- _Work instructions_:
[a] Using the Space Studios text below, decide whether each statement agrees with it: (i) Space Studios was founded by Bridget Riley and Peter Sedgley. (ii) Space's first studios were permanent buildings in Camden. (iii) Space provides studios for more than 700 artists. For each, answer yes or no and quote the deciding words.
[b] Reproduce word for word the part of the Space Studios text below that begins at the words "Space Studios, founded" and stops after the words "and participation platform.".
-- begin Extract to read --
= Space Studios =

Artist studio organisation in London

Space Studios, founded by Bridget Riley and Peter Sedgley in 1968, is the oldest continuously operating artists' studio organisation in London. In addition to providing studios to artists across the city, Space operates a recognised exhibition programme, international residencies and a community-facing learning and participation platform.

Space's founding in 1968, with temporary studios in St Katharine Docks, initiated an efflorescence of artist studio complexes in East End boroughs over four decades, which included Acme Studios, Chisenhale Studios, Delfina Studios and many others. SPACE has also had studio buildings in Camden, Deptford, Barking, Soho, and Islington. The concentration of artists that these studio complexes brought to the East End laid the groundwork for the area's cultural profile which led, from the 1990s onwards, to its claim of having the largest concentration of artists in Europe.

Space is a registered charity supported by the Arts Council England which runs a variety of education projects and provides studios for over 700 artists at 17 sites across London.
-- end Extract to read --
-- begin Supplied material --
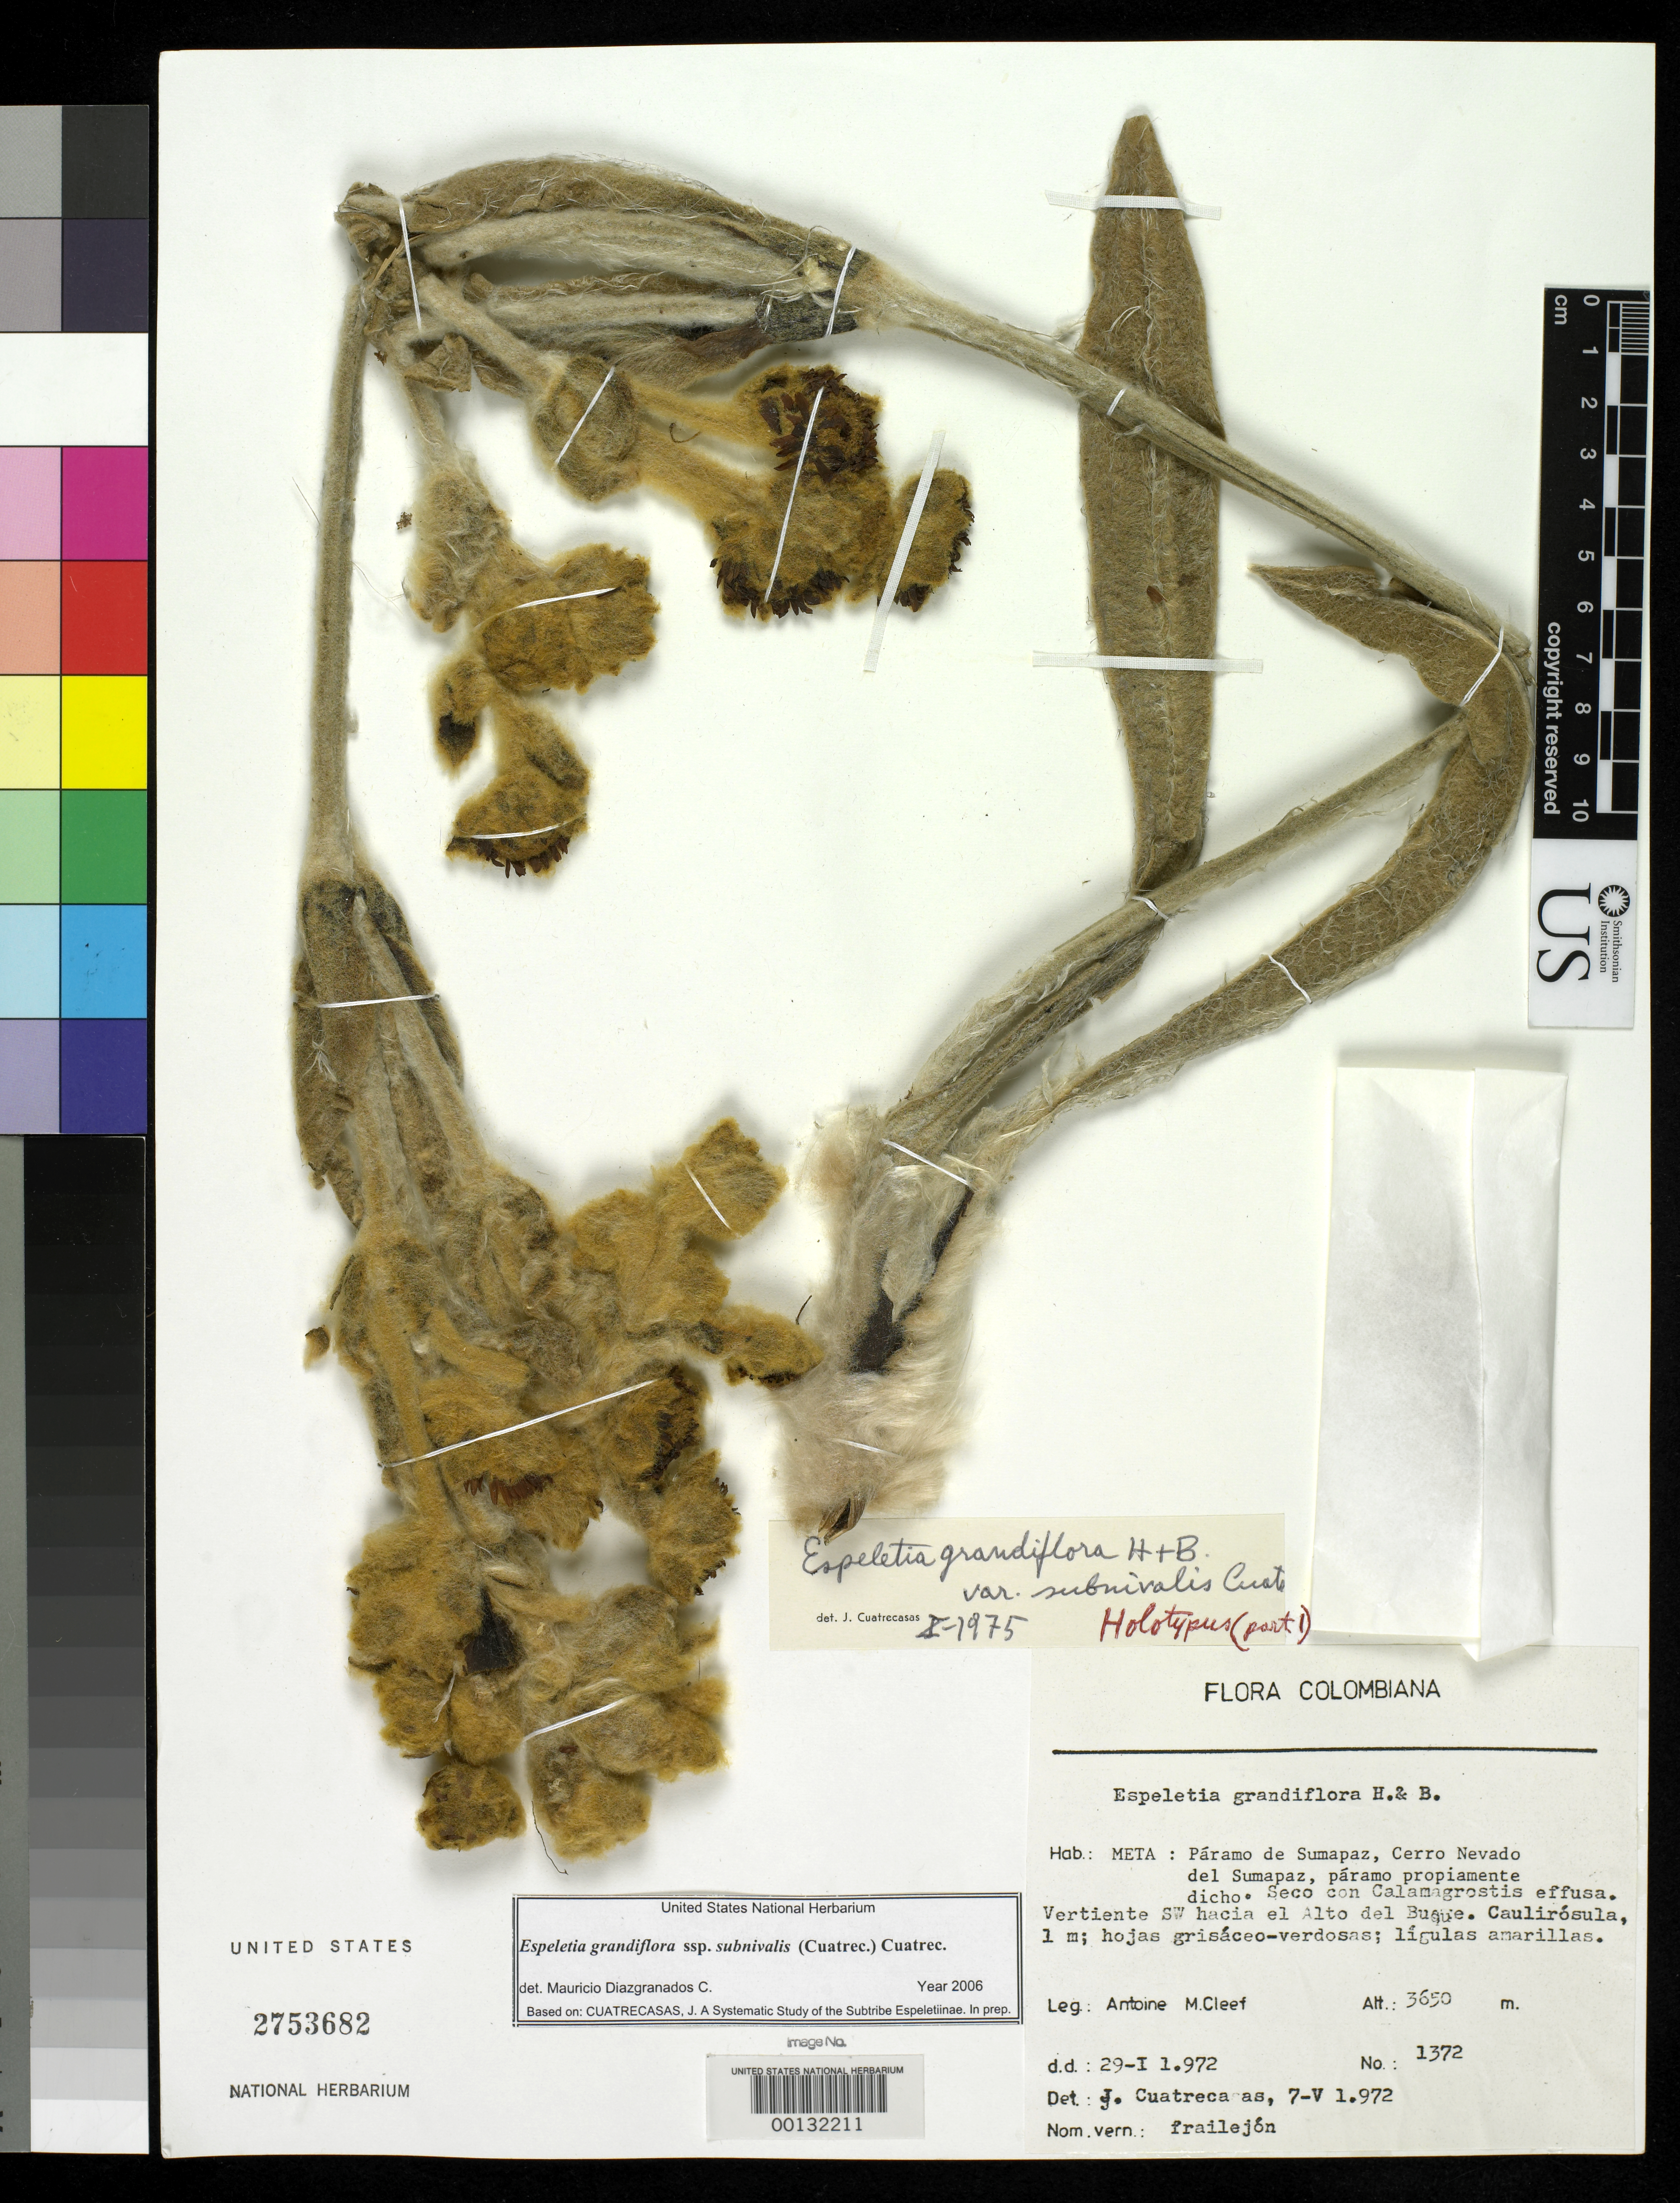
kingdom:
-- end Supplied material --
- _Solution list_:
[a]
(i) Yes: "founded by Bridget Riley and Peter Sedgley in 1968"
(ii) No: "with temporary studios in St Katharine Docks"
(iii) Yes: "provides studios for over 700 artists at 17 sites across London"

[b]
Space Studios, founded by Bridget Riley and Peter Sedgley in 1968, is the oldest continuously operating artists' studio organisation in London. In addition to providing studios to artists across the city, Space operates a recognised exhibition programme, international residencies and a community-facing learning and participation platform.